Her mother grew up to join the ATS women’s auxiliary ambulance corps during the Second World War, while her father was stationed in Liverpool with the British airforce.
In 1939, when aged only five, Ms Skinner joined her 10-year-old sister and a generation of evacuated British children.
“They sent us off with a gas mask and a tag on our coats saying where we were going. We went to our grandmother’s, but we were only there for six months.”
Peril remained upon the sisters’ return.
“At the end of the war, a flying bomb came down our street,” she recalls.
“It knocked down the houses in the next street and brought down our ceiling.
“We saw the bomb going over, and mum screaming ‘get in to the bunker’.”
Even still, the six-year-old described her wartime memories as “an exciting adventure.”
“When I became a mother though, I [saw] it all very differently.”
Now at 80 years old, Ms Skinner’s vivid memories prompted her to knit 120 poppies for Junee’s Country Women’s Association and Red Cross.
The display of over 3000 locally knitted poppies now weighs 20 kilograms.

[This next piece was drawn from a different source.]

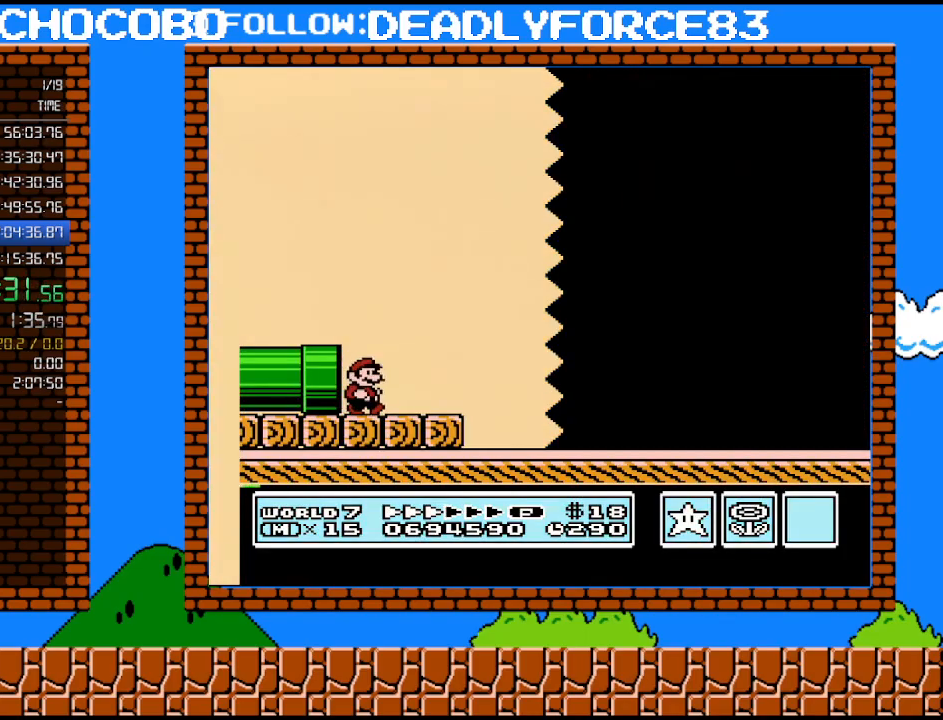
{"buttons": ["B", "DPAD_RIGHT"], "events": []}
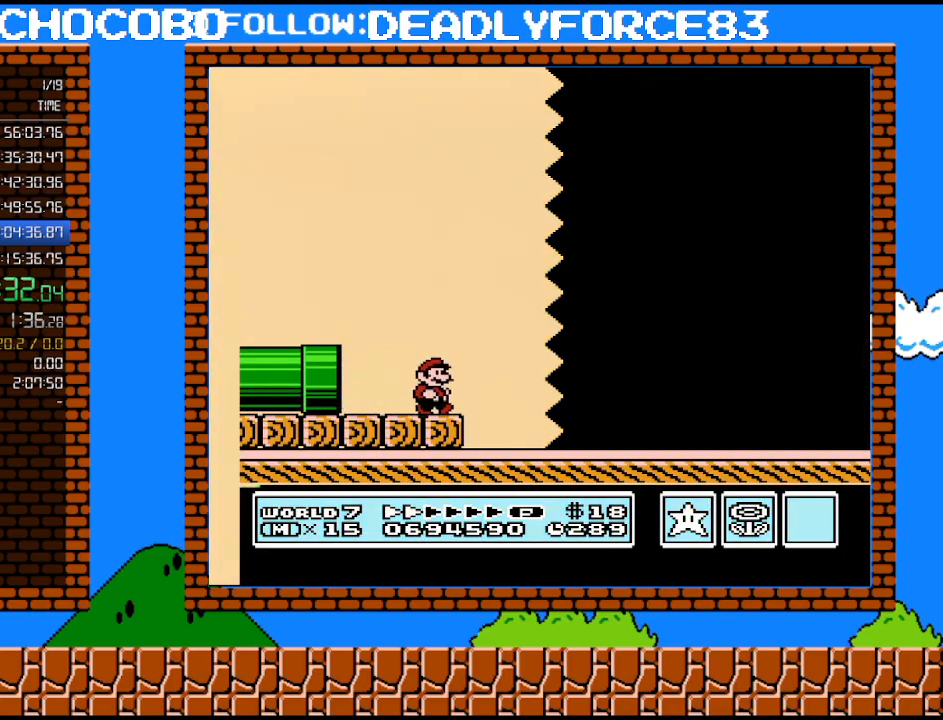
{"buttons": ["B", "DPAD_RIGHT"], "events": []}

Heavy with the memories that support its creation.
It will be hoisted onto Junee’s cenotaph on November 3, in preparation for the armistice centenary.
An additional hundred poppies were sent to populated the Australian War Memorial grounds in Canberra.
“Preteens to people almost a hundred years old, it was overwhelming to see how many in a small town would get together to make something this striking,” said organiser Jenny Morton.